Longitudinal spin Seebeck effect; From fundamentals to applications

内田 健一*; 石田 真彦*; 吉川 貴史*; 桐原 明宏*; 村上 朝夫*; 齊藤 英治

Journal of Physics; Condensed Matter, 26(34), p.343202_1 - 343202_15, 2014/08

https://doi.org/10.1088/0953-8984/26/34/343202

The spin Seebeck effect refers to the generation of spin voltage as a result of a temperature gradient in ferromagnetic or ferrimagnetic materials. When a conductor is attached to a magnet under a temperature gradient, the thermally generated spin voltage in the magnet injects a spin current into the conductor, which in turn produces electric voltage owing to the spin-orbit interaction. The spin Seebeck effect is of increasing importance in spintronics, since it enables direct generation of a spin current from heat and appears in a variety of magnets ranging from metals and semiconductors to insulators.
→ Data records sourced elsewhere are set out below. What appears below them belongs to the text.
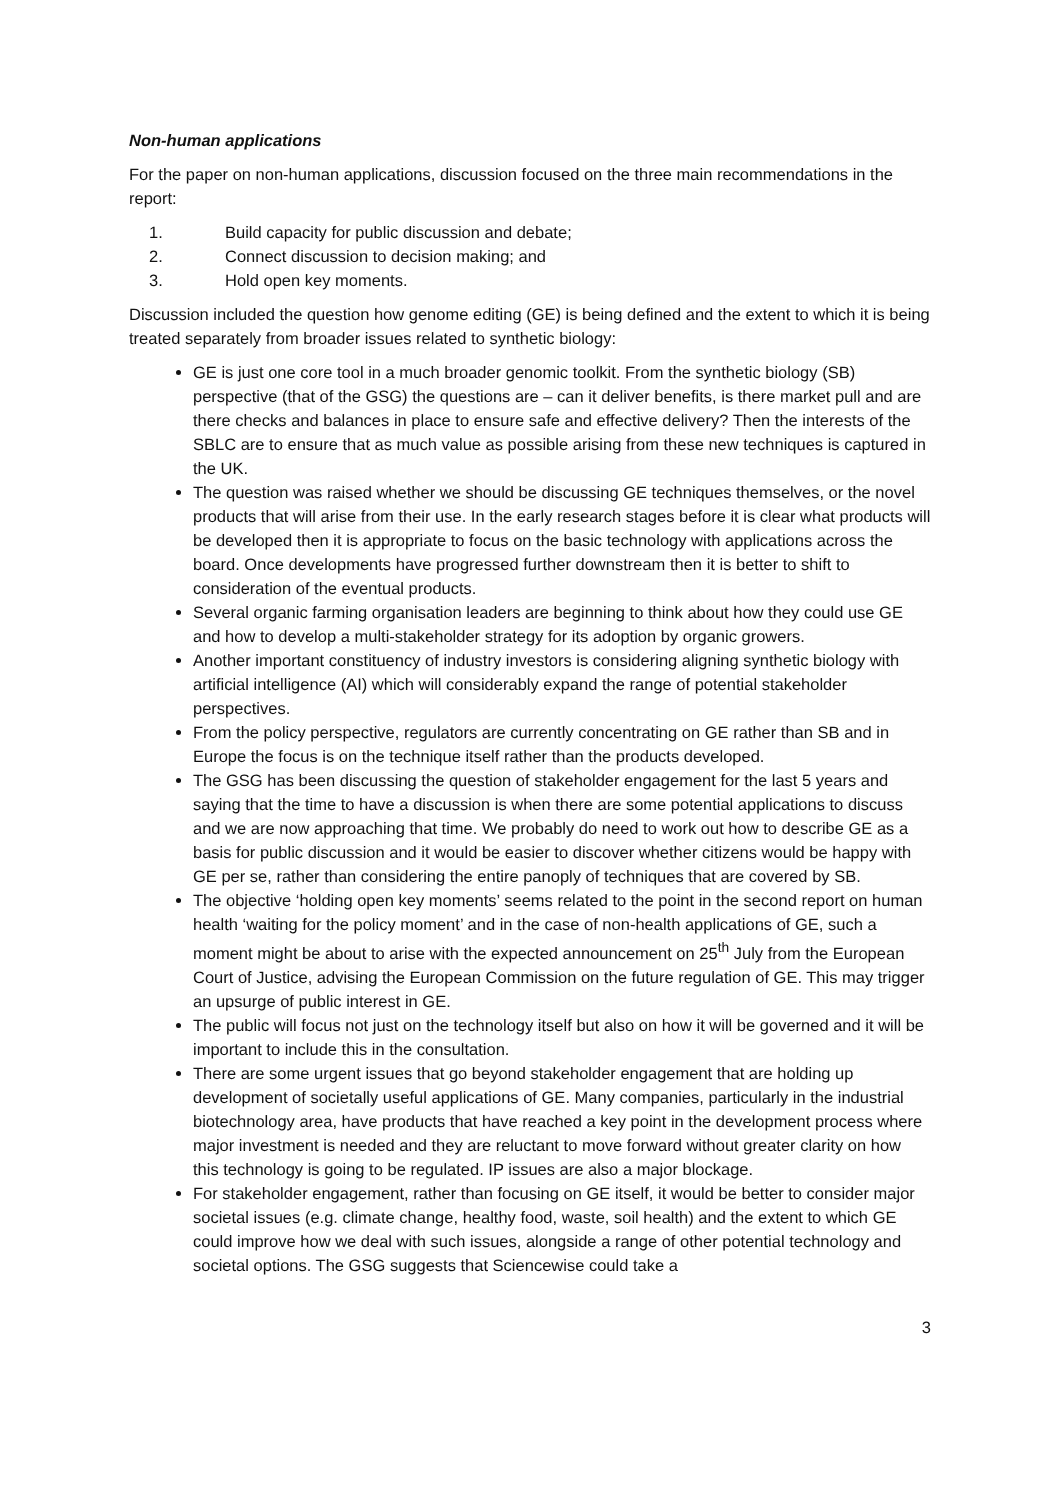Non-human applications
For the paper on non-human applications, discussion focused on the three main recommendations in the report:
1. Build capacity for public discussion and debate;
2. Connect discussion to decision making; and
3. Hold open key moments.
Discussion included the question how genome editing (GE) is being defined and the extent to which it is being treated separately from broader issues related to synthetic biology:
GE is just one core tool in a much broader genomic toolkit. From the synthetic biology (SB) perspective (that of the GSG) the questions are – can it deliver benefits, is there market pull and are there checks and balances in place to ensure safe and effective delivery? Then the interests of the SBLC are to ensure that as much value as possible arising from these new techniques is captured in the UK.
The question was raised whether we should be discussing GE techniques themselves, or the novel products that will arise from their use. In the early research stages before it is clear what products will be developed then it is appropriate to focus on the basic technology with applications across the board. Once developments have progressed further downstream then it is better to shift to consideration of the eventual products.
Several organic farming organisation leaders are beginning to think about how they could use GE and how to develop a multi-stakeholder strategy for its adoption by organic growers.
Another important constituency of industry investors is considering aligning synthetic biology with artificial intelligence (AI) which will considerably expand the range of potential stakeholder perspectives.
From the policy perspective, regulators are currently concentrating on GE rather than SB and in Europe the focus is on the technique itself rather than the products developed.
The GSG has been discussing the question of stakeholder engagement for the last 5 years and saying that the time to have a discussion is when there are some potential applications to discuss and we are now approaching that time. We probably do need to work out how to describe GE as a basis for public discussion and it would be easier to discover whether citizens would be happy with GE per se, rather than considering the entire panoply of techniques that are covered by SB.
The objective ‘holding open key moments’ seems related to the point in the second report on human health ‘waiting for the policy moment’ and in the case of non-health applications of GE, such a moment might be about to arise with the expected announcement on 25<sup>th</sup> July from the European Court of Justice, advising the European Commission on the future regulation of GE. This may trigger an upsurge of public interest in GE.
The public will focus not just on the technology itself but also on how it will be governed and it will be important to include this in the consultation.
There are some urgent issues that go beyond stakeholder engagement that are holding up development of societally useful applications of GE. Many companies, particularly in the industrial biotechnology area, have products that have reached a key point in the development process where major investment is needed and they are reluctant to move forward without greater clarity on how this technology is going to be regulated. IP issues are also a major blockage.
For stakeholder engagement, rather than focusing on GE itself, it would be better to consider major societal issues (e.g. climate change, healthy food, waste, soil health) and the extent to which GE could improve how we deal with such issues, alongside a range of other potential technology and societal options. The GSG suggests that Sciencewise could take a
3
Recent studies on the spin Seebeck effect have been conducted mainly in paramagnetic metal/ferrimagnetic insulator junction systems in the longitudinal configuration in which a spin current flowing parallel to the temperature gradient is measured. This "longitudinal spin Seebeck effect" (LSSE) has been observed in various sample systems and exclusively established by separating the spin-current contribution from extrinsic artefacts, such as conventional thermoelectric and magnetic proximity effects. The LSSE in insulators also provides a novel and versatile pathway to thermoelectric generation in combination of the inverse spin-Hall effects. In this paper, we review basic experiments on the LSSE and discuss its potential thermoelectric applications with several demonstrations.